• INSTRUCTION:
This calls for a word-for-word copy of all the data, with each picture removed.
*** PROVIDED RECORDS ***
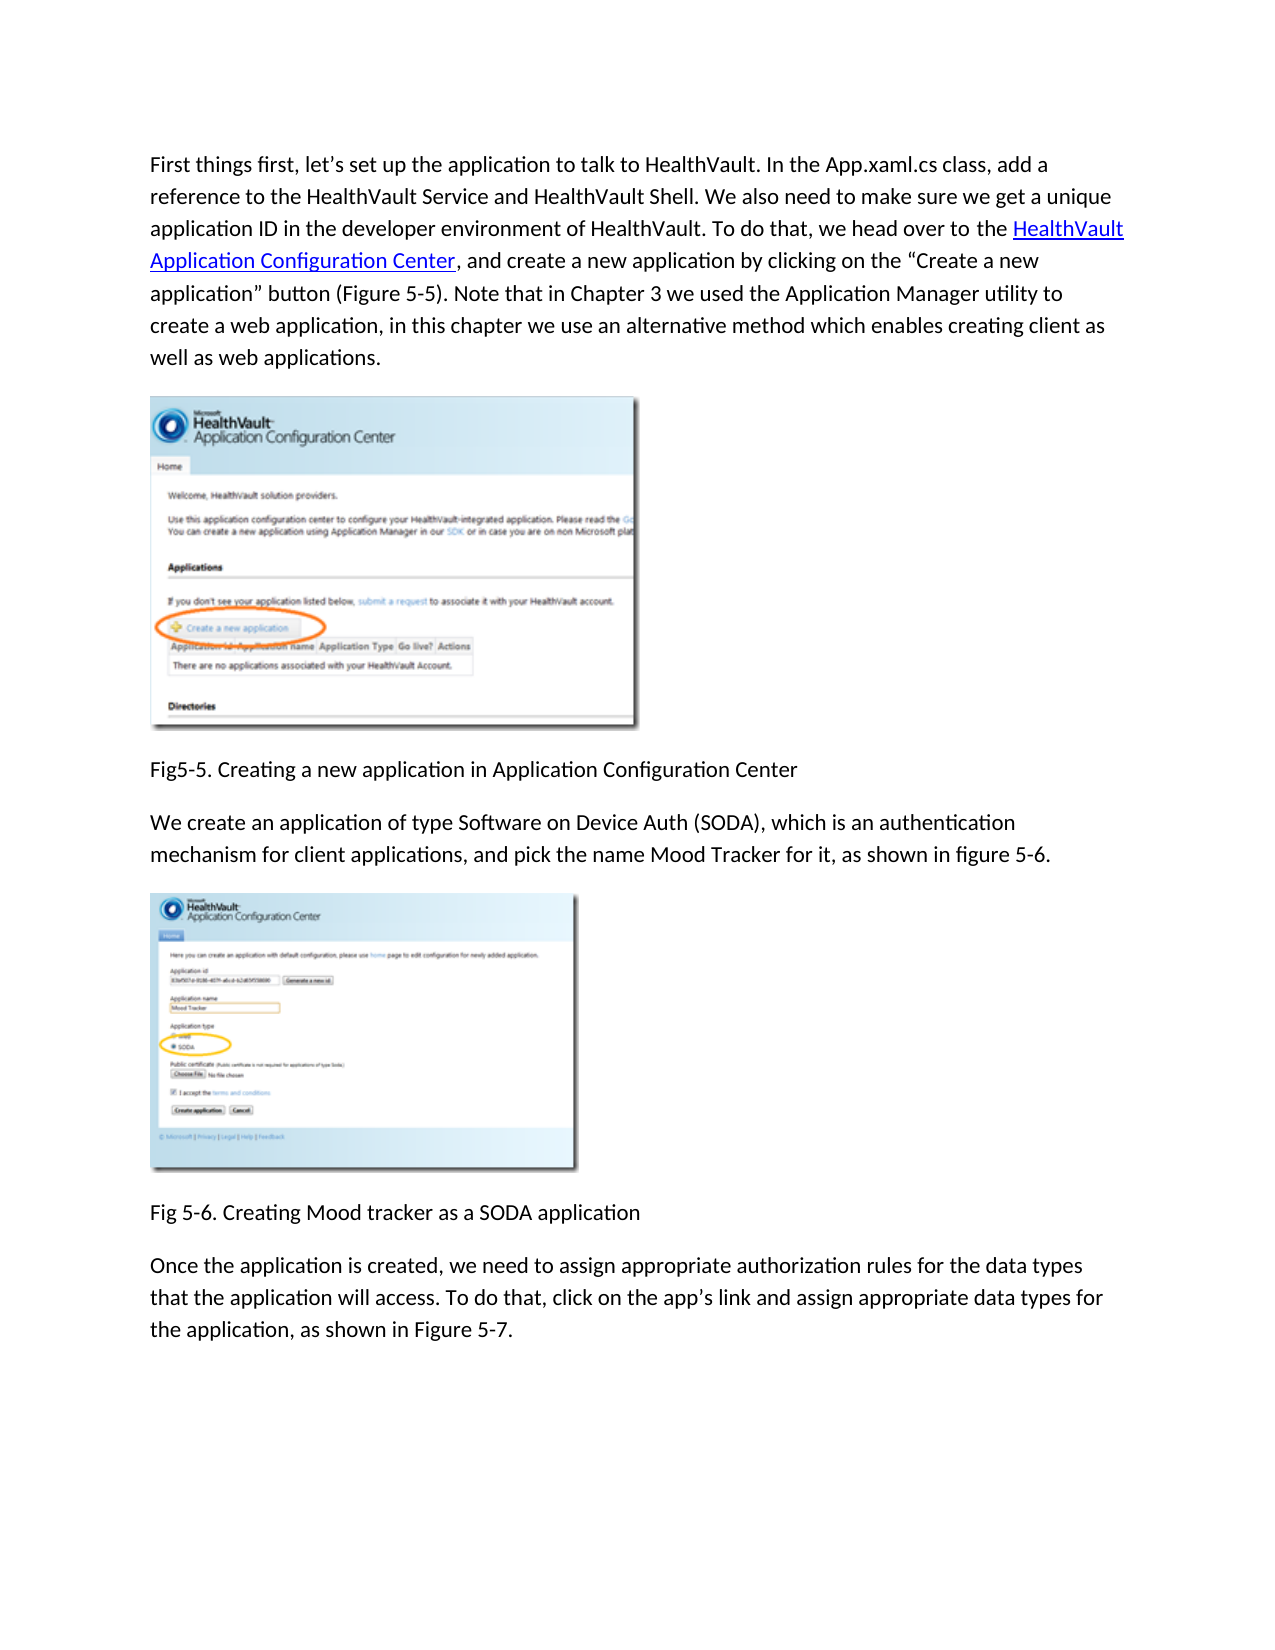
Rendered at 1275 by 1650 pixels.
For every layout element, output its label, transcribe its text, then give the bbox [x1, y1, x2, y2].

text We create an application of type Software on Device Auth (SODA), which is an authentication mechanism for client applications, and pick the name Mood Tracker for it, as shown in figure 5-6. [150, 808, 1125, 868]
text Fig5-5. Creating a new application in Application Configuration Center [150, 755, 1125, 783]
text First things first, let’s set up the application to talk to HealthVault. In the App.xaml.cs class, add a reference to the HealthVault Service and HealthVault Shell. We also need to make sure we get a unique application ID in the developer environment of HealthVault. To do that, we head over to the HealthVault Application Configuration Center, and create a new application by clicking on the “Create a new application” button (Figure 5-5). Note that in Chapter 3 we used the Application Manager utility to create a web application, in this chapter we use an alternative method which enables creating client as well as web applications. [150, 150, 1125, 371]
picture [150, 893, 579, 1173]
picture [150, 396, 640, 731]
text Once the application is created, we need to assign appropriate authorization rules for the data types that the application will access. To do that, click on the app’s link and assign appropriate data types for the application, as shown in Figure 5-7. [150, 1251, 1125, 1343]
text Fig 5-6. Creating Mood tracker as a SODA application [150, 1198, 1125, 1226]
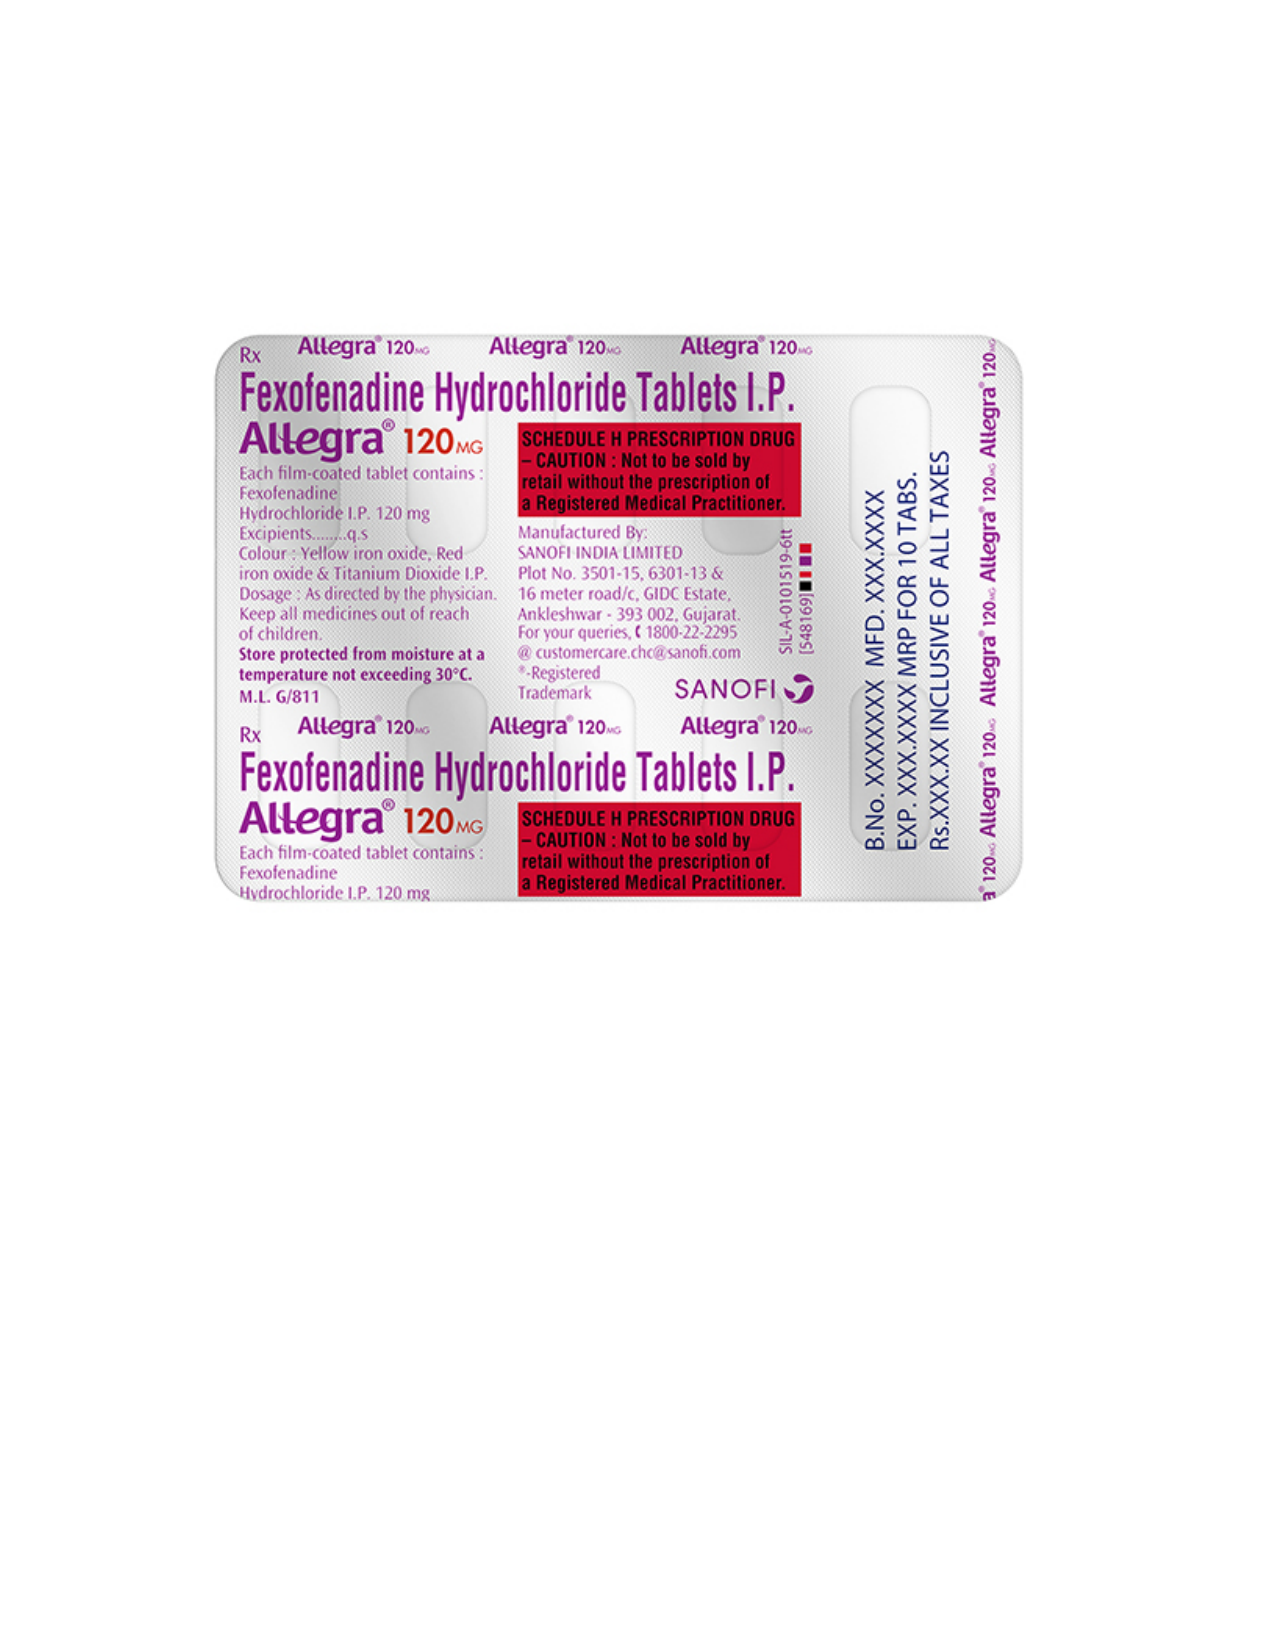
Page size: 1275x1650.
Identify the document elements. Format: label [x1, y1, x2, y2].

picture [150, 150, 1088, 1088]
*** End of PROVIDED RECORDS ***
• RESULT BELOW:
Rendered at 1275 by 1650 pixels.
For every layout element, output its label, transcribe its text, then give the bbox [x1, y1, x2, y2].

text We create an application of type Software on Device Auth (SODA), which is an authentication mechanism for client applications, and pick the name Mood Tracker for it, as shown in figure 5-6. [150, 808, 1125, 868]
text Fig5-5. Creating a new application in Application Configuration Center [150, 755, 1125, 783]
text First things first, let’s set up the application to talk to HealthVault. In the App.xaml.cs class, add a reference to the HealthVault Service and HealthVault Shell. We also need to make sure we get a unique application ID in the developer environment of HealthVault. To do that, we head over to the HealthVault Application Configuration Center, and create a new application by clicking on the “Create a new application” button (Figure 5-5). Note that in Chapter 3 we used the Application Manager utility to create a web application, in this chapter we use an alternative method which enables creating client as well as web applications. [150, 150, 1125, 371]
picture [150, 893, 579, 1173]
picture [150, 396, 640, 731]
text Once the application is created, we need to assign appropriate authorization rules for the data types that the application will access. To do that, click on the app’s link and assign appropriate data types for the application, as shown in Figure 5-7. [150, 1251, 1125, 1343]
text Fig 5-6. Creating Mood tracker as a SODA application [150, 1198, 1125, 1226]
Page size: 1275x1650.
Identify the document elements. Format: label [x1, y1, x2, y2].

picture [150, 150, 1088, 1088]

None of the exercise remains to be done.